The entries below are to be repeated verbatim, in full.

[Stored data]
· · ·
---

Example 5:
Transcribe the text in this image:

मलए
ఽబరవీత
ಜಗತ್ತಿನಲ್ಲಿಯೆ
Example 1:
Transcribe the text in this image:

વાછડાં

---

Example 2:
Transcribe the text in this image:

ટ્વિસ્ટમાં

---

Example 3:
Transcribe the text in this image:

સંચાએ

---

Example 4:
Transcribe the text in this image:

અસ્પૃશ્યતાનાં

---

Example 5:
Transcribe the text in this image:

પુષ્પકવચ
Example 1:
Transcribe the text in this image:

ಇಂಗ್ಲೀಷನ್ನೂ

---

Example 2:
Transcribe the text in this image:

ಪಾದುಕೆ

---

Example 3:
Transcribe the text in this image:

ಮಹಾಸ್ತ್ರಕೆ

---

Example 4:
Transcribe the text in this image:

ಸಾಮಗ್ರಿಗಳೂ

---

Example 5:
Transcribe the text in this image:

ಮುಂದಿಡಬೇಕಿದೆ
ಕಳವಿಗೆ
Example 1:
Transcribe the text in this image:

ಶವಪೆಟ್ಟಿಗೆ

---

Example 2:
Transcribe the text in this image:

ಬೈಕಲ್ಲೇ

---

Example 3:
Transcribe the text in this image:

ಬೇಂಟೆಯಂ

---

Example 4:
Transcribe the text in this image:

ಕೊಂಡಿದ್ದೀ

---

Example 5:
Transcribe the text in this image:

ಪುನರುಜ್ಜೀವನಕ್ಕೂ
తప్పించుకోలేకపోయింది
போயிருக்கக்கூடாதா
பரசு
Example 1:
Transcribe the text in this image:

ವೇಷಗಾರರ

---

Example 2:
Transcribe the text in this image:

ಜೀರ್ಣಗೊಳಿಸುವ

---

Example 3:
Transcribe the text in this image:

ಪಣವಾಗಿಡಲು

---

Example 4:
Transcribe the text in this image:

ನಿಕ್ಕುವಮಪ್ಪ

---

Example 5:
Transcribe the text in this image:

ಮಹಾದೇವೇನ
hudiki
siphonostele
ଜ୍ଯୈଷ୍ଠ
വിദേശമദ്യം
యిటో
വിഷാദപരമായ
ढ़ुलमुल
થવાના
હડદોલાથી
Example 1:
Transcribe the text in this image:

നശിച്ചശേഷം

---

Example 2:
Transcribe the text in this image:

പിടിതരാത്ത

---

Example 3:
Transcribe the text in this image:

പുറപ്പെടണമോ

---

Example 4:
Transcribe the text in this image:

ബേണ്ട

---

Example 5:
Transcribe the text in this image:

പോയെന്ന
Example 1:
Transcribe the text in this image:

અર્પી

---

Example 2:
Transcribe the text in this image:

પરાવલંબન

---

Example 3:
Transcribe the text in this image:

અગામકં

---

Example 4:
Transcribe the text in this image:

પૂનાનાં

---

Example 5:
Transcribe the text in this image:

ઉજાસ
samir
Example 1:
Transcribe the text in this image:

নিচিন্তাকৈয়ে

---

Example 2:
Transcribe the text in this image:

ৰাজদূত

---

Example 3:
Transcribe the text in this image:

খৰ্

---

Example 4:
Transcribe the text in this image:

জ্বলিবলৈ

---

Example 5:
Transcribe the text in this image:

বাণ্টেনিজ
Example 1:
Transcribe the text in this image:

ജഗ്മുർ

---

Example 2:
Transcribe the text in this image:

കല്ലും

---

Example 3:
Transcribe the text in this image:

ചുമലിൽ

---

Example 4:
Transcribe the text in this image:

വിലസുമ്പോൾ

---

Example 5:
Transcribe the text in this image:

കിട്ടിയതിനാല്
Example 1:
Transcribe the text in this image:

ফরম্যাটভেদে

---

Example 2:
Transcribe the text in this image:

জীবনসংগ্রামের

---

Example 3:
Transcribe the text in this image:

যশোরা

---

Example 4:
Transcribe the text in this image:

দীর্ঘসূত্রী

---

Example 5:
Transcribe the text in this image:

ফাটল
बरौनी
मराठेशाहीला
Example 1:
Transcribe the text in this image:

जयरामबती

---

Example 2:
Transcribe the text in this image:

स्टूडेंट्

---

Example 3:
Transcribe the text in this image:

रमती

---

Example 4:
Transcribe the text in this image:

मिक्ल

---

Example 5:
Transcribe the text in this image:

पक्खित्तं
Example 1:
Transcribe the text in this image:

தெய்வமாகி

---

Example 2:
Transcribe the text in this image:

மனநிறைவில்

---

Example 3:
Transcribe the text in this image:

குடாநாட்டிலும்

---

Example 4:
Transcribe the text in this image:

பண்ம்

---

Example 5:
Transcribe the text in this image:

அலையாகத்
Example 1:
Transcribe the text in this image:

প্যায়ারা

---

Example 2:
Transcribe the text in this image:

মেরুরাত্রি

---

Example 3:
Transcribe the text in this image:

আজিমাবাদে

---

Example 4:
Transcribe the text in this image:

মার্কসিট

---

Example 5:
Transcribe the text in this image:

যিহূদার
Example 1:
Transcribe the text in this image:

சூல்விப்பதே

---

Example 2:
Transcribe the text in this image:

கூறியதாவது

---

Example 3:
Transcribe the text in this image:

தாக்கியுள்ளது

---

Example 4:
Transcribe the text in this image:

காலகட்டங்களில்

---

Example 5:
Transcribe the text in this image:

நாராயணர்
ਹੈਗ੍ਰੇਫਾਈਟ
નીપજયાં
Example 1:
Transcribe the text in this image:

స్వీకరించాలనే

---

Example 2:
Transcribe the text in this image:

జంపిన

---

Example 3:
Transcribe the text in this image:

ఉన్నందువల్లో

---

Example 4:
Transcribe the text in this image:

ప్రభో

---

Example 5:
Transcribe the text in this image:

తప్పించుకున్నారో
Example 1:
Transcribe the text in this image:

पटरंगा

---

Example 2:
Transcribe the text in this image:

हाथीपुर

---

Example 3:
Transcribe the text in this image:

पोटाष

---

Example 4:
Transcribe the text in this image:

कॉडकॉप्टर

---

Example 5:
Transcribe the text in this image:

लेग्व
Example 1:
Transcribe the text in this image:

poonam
· · ·
● Problem solution
---

Example 5:
Transcribe the text in this image:

मलए
ఽబరవీత
ಜಗತ್ತಿನಲ್ಲಿಯೆ
Example 1:
Transcribe the text in this image:

વાછડાં

---

Example 2:
Transcribe the text in this image:

ટ્વિસ્ટમાં

---

Example 3:
Transcribe the text in this image:

સંચાએ

---

Example 4:
Transcribe the text in this image:

અસ્પૃશ્યતાનાં

---

Example 5:
Transcribe the text in this image:

પુષ્પકવચ
Example 1:
Transcribe the text in this image:

ಇಂಗ್ಲೀಷನ್ನೂ

---

Example 2:
Transcribe the text in this image:

ಪಾದುಕೆ

---

Example 3:
Transcribe the text in this image:

ಮಹಾಸ್ತ್ರಕೆ

---

Example 4:
Transcribe the text in this image:

ಸಾಮಗ್ರಿಗಳೂ

---

Example 5:
Transcribe the text in this image:

ಮುಂದಿಡಬೇಕಿದೆ
ಕಳವಿಗೆ
Example 1:
Transcribe the text in this image:

ಶವಪೆಟ್ಟಿಗೆ

---

Example 2:
Transcribe the text in this image:

ಬೈಕಲ್ಲೇ

---

Example 3:
Transcribe the text in this image:

ಬೇಂಟೆಯಂ

---

Example 4:
Transcribe the text in this image:

ಕೊಂಡಿದ್ದೀ

---

Example 5:
Transcribe the text in this image:

ಪುನರುಜ್ಜೀವನಕ್ಕೂ
తప్పించుకోలేకపోయింది
போயிருக்கக்கூடாதா
பரசு
Example 1:
Transcribe the text in this image:

ವೇಷಗಾರರ

---

Example 2:
Transcribe the text in this image:

ಜೀರ್ಣಗೊಳಿಸುವ

---

Example 3:
Transcribe the text in this image:

ಪಣವಾಗಿಡಲು

---

Example 4:
Transcribe the text in this image:

ನಿಕ್ಕುವಮಪ್ಪ

---

Example 5:
Transcribe the text in this image:

ಮಹಾದೇವೇನ
hudiki
siphonostele
ଜ୍ଯୈଷ୍ଠ
വിദേശമദ്യം
యిటో
വിഷാദപരമായ
ढ़ुलमुल
થવાના
હડદોલાથી
Example 1:
Transcribe the text in this image:

നശിച്ചശേഷം

---

Example 2:
Transcribe the text in this image:

പിടിതരാത്ത

---

Example 3:
Transcribe the text in this image:

പുറപ്പെടണമോ

---

Example 4:
Transcribe the text in this image:

ബേണ്ട

---

Example 5:
Transcribe the text in this image:

പോയെന്ന
Example 1:
Transcribe the text in this image:

અર્પી

---

Example 2:
Transcribe the text in this image:

પરાવલંબન

---

Example 3:
Transcribe the text in this image:

અગામકં

---

Example 4:
Transcribe the text in this image:

પૂનાનાં

---

Example 5:
Transcribe the text in this image:

ઉજાસ
samir
Example 1:
Transcribe the text in this image:

নিচিন্তাকৈয়ে

---

Example 2:
Transcribe the text in this image:

ৰাজদূত

---

Example 3:
Transcribe the text in this image:

খৰ্

---

Example 4:
Transcribe the text in this image:

জ্বলিবলৈ

---

Example 5:
Transcribe the text in this image:

বাণ্টেনিজ
Example 1:
Transcribe the text in this image:

ജഗ്മുർ

---

Example 2:
Transcribe the text in this image:

കല്ലും

---

Example 3:
Transcribe the text in this image:

ചുമലിൽ

---

Example 4:
Transcribe the text in this image:

വിലസുമ്പോൾ

---

Example 5:
Transcribe the text in this image:

കിട്ടിയതിനാല്
Example 1:
Transcribe the text in this image:

ফরম্যাটভেদে

---

Example 2:
Transcribe the text in this image:

জীবনসংগ্রামের

---

Example 3:
Transcribe the text in this image:

যশোরা

---

Example 4:
Transcribe the text in this image:

দীর্ঘসূত্রী

---

Example 5:
Transcribe the text in this image:

ফাটল
बरौनी
मराठेशाहीला
Example 1:
Transcribe the text in this image:

जयरामबती

---

Example 2:
Transcribe the text in this image:

स्टूडेंट्

---

Example 3:
Transcribe the text in this image:

रमती

---

Example 4:
Transcribe the text in this image:

मिक्ल

---

Example 5:
Transcribe the text in this image:

पक्खित्तं
Example 1:
Transcribe the text in this image:

தெய்வமாகி

---

Example 2:
Transcribe the text in this image:

மனநிறைவில்

---

Example 3:
Transcribe the text in this image:

குடாநாட்டிலும்

---

Example 4:
Transcribe the text in this image:

பண்ம்

---

Example 5:
Transcribe the text in this image:

அலையாகத்
Example 1:
Transcribe the text in this image:

প্যায়ারা

---

Example 2:
Transcribe the text in this image:

মেরুরাত্রি

---

Example 3:
Transcribe the text in this image:

আজিমাবাদে

---

Example 4:
Transcribe the text in this image:

মার্কসিট

---

Example 5:
Transcribe the text in this image:

যিহূদার
Example 1:
Transcribe the text in this image:

சூல்விப்பதே

---

Example 2:
Transcribe the text in this image:

கூறியதாவது

---

Example 3:
Transcribe the text in this image:

தாக்கியுள்ளது

---

Example 4:
Transcribe the text in this image:

காலகட்டங்களில்

---

Example 5:
Transcribe the text in this image:

நாராயணர்
ਹੈਗ੍ਰੇਫਾਈਟ
નીપજયાં
Example 1:
Transcribe the text in this image:

స్వీకరించాలనే

---

Example 2:
Transcribe the text in this image:

జంపిన

---

Example 3:
Transcribe the text in this image:

ఉన్నందువల్లో

---

Example 4:
Transcribe the text in this image:

ప్రభో

---

Example 5:
Transcribe the text in this image:

తప్పించుకున్నారో
Example 1:
Transcribe the text in this image:

पटरंगा

---

Example 2:
Transcribe the text in this image:

हाथीपुर

---

Example 3:
Transcribe the text in this image:

पोटाष

---

Example 4:
Transcribe the text in this image:

कॉडकॉप्टर

---

Example 5:
Transcribe the text in this image:

लेग्व
Example 1:
Transcribe the text in this image:

poonam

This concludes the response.